The study has several limitations. The study design, being cross-sectional, has to be considered. Adherence is not stable over time, having a dynamic nature.8 To address this issue, the inclusion of patients was not determined by disease duration so that patients in different stages of disease were included (Table 2). Patients had to be treated for at least 3 months but no upper limit on treatment duration was established. Disease activity was not measured and this variable may have an impact on adherence. Study population was not selected based on disease activity, participants reflected real-life RA population treated in routine clinical practice. Another disadvantage is the use of a self-reported questionnaire to test for adherence, even though it is a highly specific method with a highly predictive value,12 this method is relatively insensitive, since patients may claim to be adherent to avoid caregiver disapproval.8 Despite this, the use of indirect methods as the one used in this study is a more simple and feasible way to evaluate adherence and due to its highly predictive value, it can be used as a screening instrument.12

Increased knowledge of the impact of therapeutic compliance on patients with RA, and the identification of possible predictors of adherence to treatment allows to develop strategies to favor adherence to treatments and avoid problems arising from lack thereof. In any case, prescription needs to be a shared decision process where clinicians and patients can discuss their concerns and expectations, in order to achieve a consensus that will favor adherence to treatment.

Box 1

Compliance Questionnaire in Rheumatology

Instructions to the Patient
On the next pages you will find a number of statements made by patients with a rheumatic disease. Please indicate for each statement how far you agree, by placing a circle around the number that reflects your opinion best.

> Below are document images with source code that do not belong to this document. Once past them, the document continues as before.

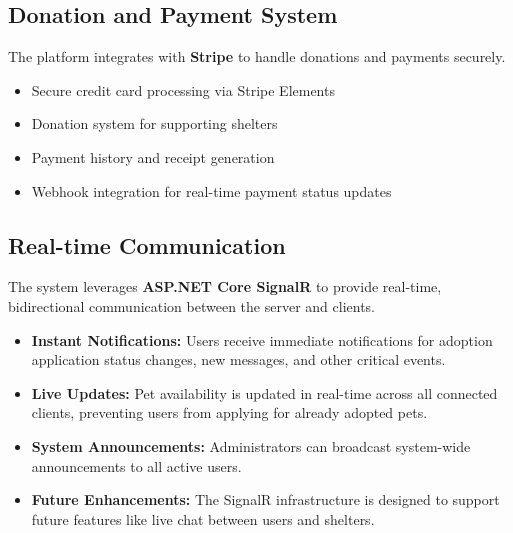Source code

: \documentclass[12pt,a4paper]{article}
\begin{document}
\subsection{Donation and Payment System}

The platform integrates with \textbf{Stripe} to handle donations and payments securely.

\begin{tcolorbox}[colback=lightgray, colframe=primaryblue, title=Key Features]
    \begin{itemize}
        \item Secure credit card processing via Stripe Elements
        \item Donation system for supporting shelters
        \item Payment history and receipt generation
        \item Webhook integration for real-time payment status updates
    \end{itemize}
\end{tcolorbox}

\subsection{Real-time Communication}

The system leverages \textbf{ASP.NET Core SignalR} to provide real-time, bidirectional communication between the server and clients.

\begin{tcolorbox}[colback=lightgray, colframe=primaryblue, title=Use Cases]
    \begin{itemize}
        \item \textbf{Instant Notifications:} Users receive immediate notifications for adoption application status changes, new messages, and other critical events.
        \item \textbf{Live Updates:} Pet availability is updated in real-time across all connected clients, preventing users from applying for already adopted pets.
        \item \textbf{System Announcements:} Administrators can broadcast system-wide announcements to all active users.
        \item \textbf{Future Enhancements:} The SignalR infrastructure is designed to support future features like live chat between users and shelters.
    \end{itemize}
\end{tcolorbox}
\end{document}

1. If the rheumatologist tells me to take medicines, I do so.
2. I take my anti-rheumatic* medicines because I then have fewer problems.

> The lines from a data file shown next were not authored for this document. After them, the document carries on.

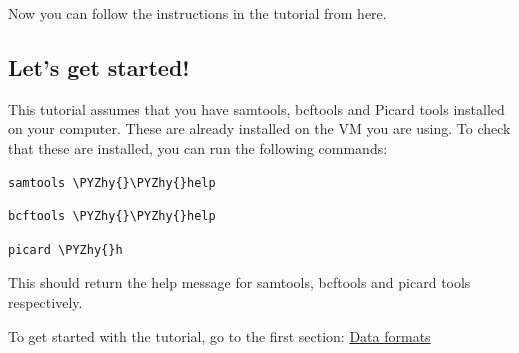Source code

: \documentclass[11pt]{article}
\makeatletter
\def\PYZhy{\char`\-}
\newcommand{\boxspacing}{\kern\kvtcb@left@rule\kern\kvtcb@boxsep}
\newcommand{\prompt}[4]{
        {\ttfamily\llap{{\color{#2}[#3]:\hspace{3pt}#4}}\vspace{-\baselineskip}}
    }
\makeatother
\begin{document}
    Now you can follow the instructions in the tutorial from here.

\hypertarget{lets-get-started}{%
\subsection{Let's get started!}\label{lets-get-started}}

This tutorial assumes that you have samtools, bcftools and Picard tools
installed on your computer. These are already installed on the VM you
are using. To check that these are installed, you can run the following
commands:

    \begin{tcolorbox}[breakable, size=fbox, boxrule=1pt, pad at break*=1mm,colback=cellbackground, colframe=cellborder]
\prompt{In}{incolor}{ }{\boxspacing}
\begin{Verbatim}[commandchars=\\\{\}]
samtools \PYZhy{}\PYZhy{}help
\end{Verbatim}
\end{tcolorbox}

    \begin{tcolorbox}[breakable, size=fbox, boxrule=1pt, pad at break*=1mm,colback=cellbackground, colframe=cellborder]
\prompt{In}{incolor}{ }{\boxspacing}
\begin{Verbatim}[commandchars=\\\{\}]
bcftools \PYZhy{}\PYZhy{}help
\end{Verbatim}
\end{tcolorbox}

    \begin{tcolorbox}[breakable, size=fbox, boxrule=1pt, pad at break*=1mm,colback=cellbackground, colframe=cellborder]
\prompt{In}{incolor}{ }{\boxspacing}
\begin{Verbatim}[commandchars=\\\{\}]
picard \PYZhy{}h
\end{Verbatim}
\end{tcolorbox}

    This should return the help message for samtools, bcftools and picard
tools respectively.

To get started with the tutorial, go to the first section:
\href{formats.ipynb}{Data formats}





\newpage
\end{document}
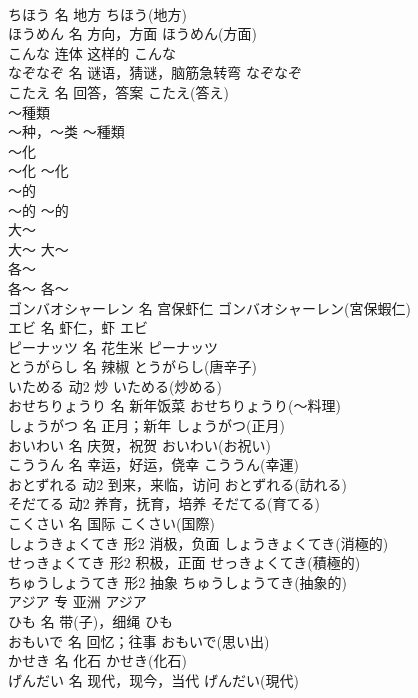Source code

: \documentclass[8pt]{extreport}
\begin{document}
\begin{CJK}{UTF8}{min}
\\	ちほう	名	地方	ちほう(地方)	
\\	ほうめん	名	方向，方面	ほうめん(方面)	
\\	こんな	连体	这样的	こんな	
\\	なぞなぞ	名	谜语，猜谜，脑筋急转弯	なぞなぞ	
\\	こたえ	名	回答，答案	こたえ(答え)	
\\	～種類	
\\	～种，～类	～種類	
\\	～化	
\\	～化	～化	
\\	～的	
\\	～的	～的	
\\	大～	
\\	大～	大～	
\\	各～	
\\	各～	各～	
\\	ゴンバオシャーレン	名	宫保虾仁	ゴンバオシャーレン(宮保蝦仁)	
\\	エビ	名	虾仁，虾	エビ	
\\	ピーナッツ	名	花生米	ピーナッツ	
\\	とうがらし	名	辣椒	とうがらし(唐辛子)	
\\	いためる	动2	炒	いためる(炒める)	
\\	おせちりょうり	名	新年饭菜	おせちりょうり(～料理)	
\\	しょうがつ	名	正月；新年	しょうがつ(正月)	
\\	おいわい	名	庆贺，祝贺	おいわい(お祝い)	
\\	こううん	名	幸运，好运，侥幸	こううん(幸運)	
\\	おとずれる	动2	到来，来临，访问	おとずれる(訪れる)	
\\	そだてる	动2	养育，抚育，培养	そだてる(育てる)	
\\	こくさい	名	国际	こくさい(国際)	
\\	しょうきょくてき	形2	消极，负面	しょうきょくてき(消極的)	
\\	せっきょくてき	形2	积极，正面	せっきょくてき(積極的)	
\\	ちゅうしょうてき	形2	抽象	ちゅうしょうてき(抽象的)	
\\	アジア	专	亚洲	アジア	
\\	ひも	名	带(子)，细绳	ひも	
\\	おもいで	名	回忆；往事	おもいで(思い出)	
\\	かせき	名	化石	かせき(化石)	
\\	げんだい	名	现代，现今，当代	げんだい(現代)	

\end{CJK}
\end{document}
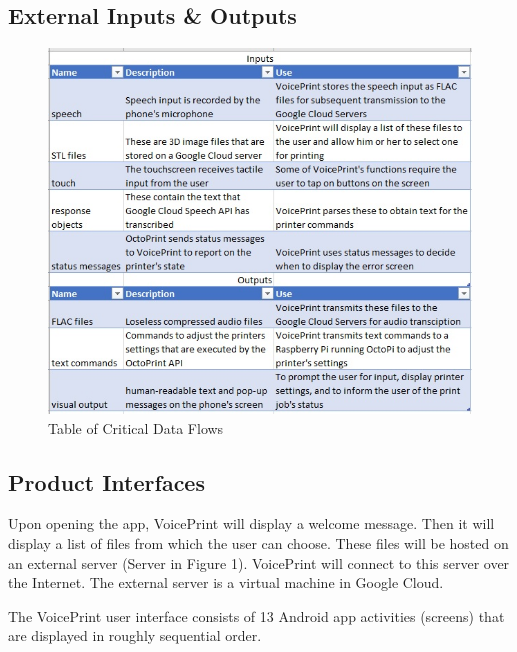 \subsection{External Inputs \& Outputs}

\begin{figure}[h!]
	\centering
   	\includegraphics[width=1.00\textwidth]{images/table2.jpg}
   	\caption{Table of Critical Data Flows}
\end{figure}

\subsection{Product Interfaces}
Upon opening the app, VoicePrint will display a welcome message. Then it will display a list of files from which the user can choose. These files will be hosted on an external server (Server in Figure 1). VoicePrint will connect to this server over the Internet. The external server is a virtual machine in Google Cloud.

The VoicePrint user interface consists of 13 Android app activities (screens) that are displayed in roughly sequential order.
\newpage


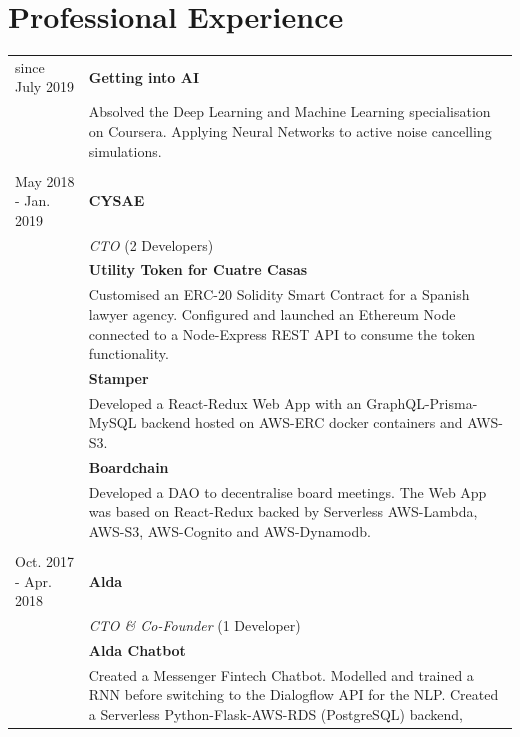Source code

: \documentclass[11pt]{article}
\begin{document}
\section*{Professional Experience}
\begin{tabularx}{\textwidth}{lX}
  since July 2019        & \textbf{Getting into AI} \\
                         & Absolved the Deep Learning and Machine Learning
                           specialisation on Coursera. Applying Neural Networks to active noise
                           cancelling simulations.  \\\\
  May 2018 - Jan. 2019   & \textbf{CYSAE} \\
                         & \textit{CTO} (2 Developers) \\[2mm]
                         & \textbf{Utility Token for Cuatre Casas} \\
                         & Customised an ERC-20 Solidity Smart Contract for
                           a Spanish lawyer agency. Configured and launched an
                           Ethereum Node connected to a Node-Express REST API to consume
                           the token functionality. \\[1.5mm]
                         & \textbf{Stamper} \\
                         & Developed a React-Redux Web App with an
                           GraphQL-Prisma-MySQL backend hosted on AWS-ERC docker
                           containers and AWS-S3. \\[1.5mm]
                         & \textbf{Boardchain} \\
                         & Developed a DAO to decentralise board meetings. The
                           Web App was based on React-Redux backed by
                           Serverless AWS-Lambda, AWS-S3, AWS-Cognito and AWS-Dynamodb. \\\\
  Oct. 2017 - Apr. 2018  & \textbf{Alda} \\
                         & \textit{CTO \& Co-Founder} (1 Developer) \\[2mm]
                         & \textbf{Alda Chatbot} \\
                         & Created a Messenger Fintech Chatbot. Modelled and
                           trained a RNN before switching to the Dialogflow API
                           for the NLP. Created a Serverless Python-Flask-AWS-RDS (PostgreSQL) backend,

\end{tabularx}
\end{document}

3. I definitely do not dare to miss my anti-rheumatic medications.
4. If I can help myself with alternative therapies, I prefer that to what my rheumatologist prescribes**.

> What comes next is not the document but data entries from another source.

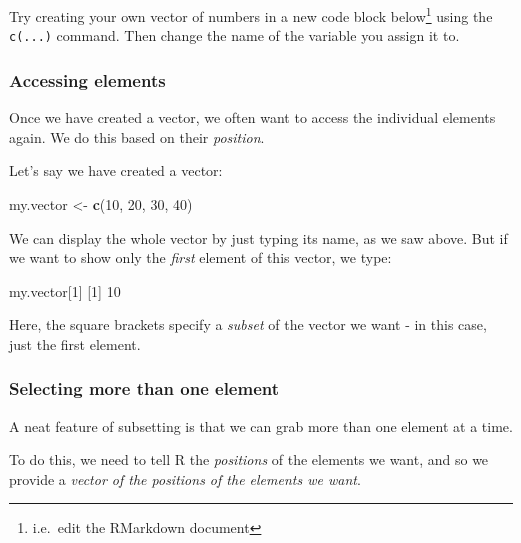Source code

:\documentclass[]{article}
\newenvironment{Shaded}{\begin{snugshade}}{\end{snugshade}}
\newcommand{\DecValTok}[1]{\textcolor[rgb]{0.00,0.00,0.81}{#1}}
\newcommand{\KeywordTok}[1]{\textcolor[rgb]{0.13,0.29,0.53}{\textbf{#1}}}
\newcommand{\NormalTok}[1]{#1}
\newcommand{\StringTok}[1]{\textcolor[rgb]{0.31,0.60,0.02}{#1}}
\let\rmarkdownfootnote\footnote%
\def\footnote{\protect\rmarkdownfootnote}
\begin{document}
Try creating your own vector of numbers in a new code block below\footnote{i.e.~edit the
  RMarkdown document} using the \texttt{c(...)} command. Then change the name of the
variable you assign it to.

\hypertarget{access-vector-elements}{%
\subsubsection*{Accessing elements}\label{access-vector-elements}}

Once we have created a vector, we often want to access the individual elements
again. We do this based on their \emph{position}.

Let's say we have created a vector:

\begin{Shaded}
\begin{Highlighting}[]
\NormalTok{my.vector <-}\StringTok{ }\KeywordTok{c}\NormalTok{(}\DecValTok{10}\NormalTok{, }\DecValTok{20}\NormalTok{, }\DecValTok{30}\NormalTok{, }\DecValTok{40}\NormalTok{)}
\end{Highlighting}
\end{Shaded}

We can display the whole vector by just typing its name, as we saw above. But if
we want to show only the \emph{first} element of this vector, we type:

\begin{Shaded}
\begin{Highlighting}[]
\NormalTok{my.vector[}\DecValTok{1}\NormalTok{]}
\NormalTok{[}\DecValTok{1}\NormalTok{] }\DecValTok{10}
\end{Highlighting}
\end{Shaded}

Here, the square brackets specify a \emph{subset} of the vector we want - in this
case, just the first element.

\hypertarget{selecting-more-than-one-element}{%
\subsubsection*{Selecting more than one element}\label{selecting-more-than-one-element}}

A neat feature of subsetting is that we can grab more than one element at a
time.

To do this, we need to tell R the \emph{positions} of the elements we want, and so we
provide a \emph{vector of the positions of the elements we want}.
\end{document}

5. My medicines are always stored in the same place, and that’s why I do not forget them.
6. I take my medicines because I have complete confidence in my rheumatologist.
7. The most important reason to take my anti-rheumatic medicines is that I can still do what I want to do.
8. I do not like to take medicines. If I can do without them, I will**.
9. When I am on vacation, it sometimes happens that I do not take my medicines**.
10. I take my anti-rheumatic drugs, for otherwise what’s the point of consulting a rheumatologist?
11. I do not expect miracles from my anti-rheumatic medicines**.
12. If you cannot stand the medicines you might say: “throw it away, no matter what”**.
13. If I do not take my anti-rheumatic medicines regularly, the inflammation returns.
14. If I do not take my anti-rheumatic medicines, my body warns me.
15. My health goes above everything else and if I have to take medicines to keep well, I will.
16. I use a dose organizer for my medications.
17. What the doctor tells me, I hang on to.
18. If I do not take my anti-rheumatic medicines, I have more complaints.
19. It happens every now and then, I go out for the weekend and then I do not take my medicines**. The answers are scored on a 4-point Likert scale with anchors: 1. do not agree at all; 2. do not agree; 3. agree; 4. agree very much. *For gout patients, the word anti-rheumatic was changed to anti-gout. **These items were recoded to compute a total score.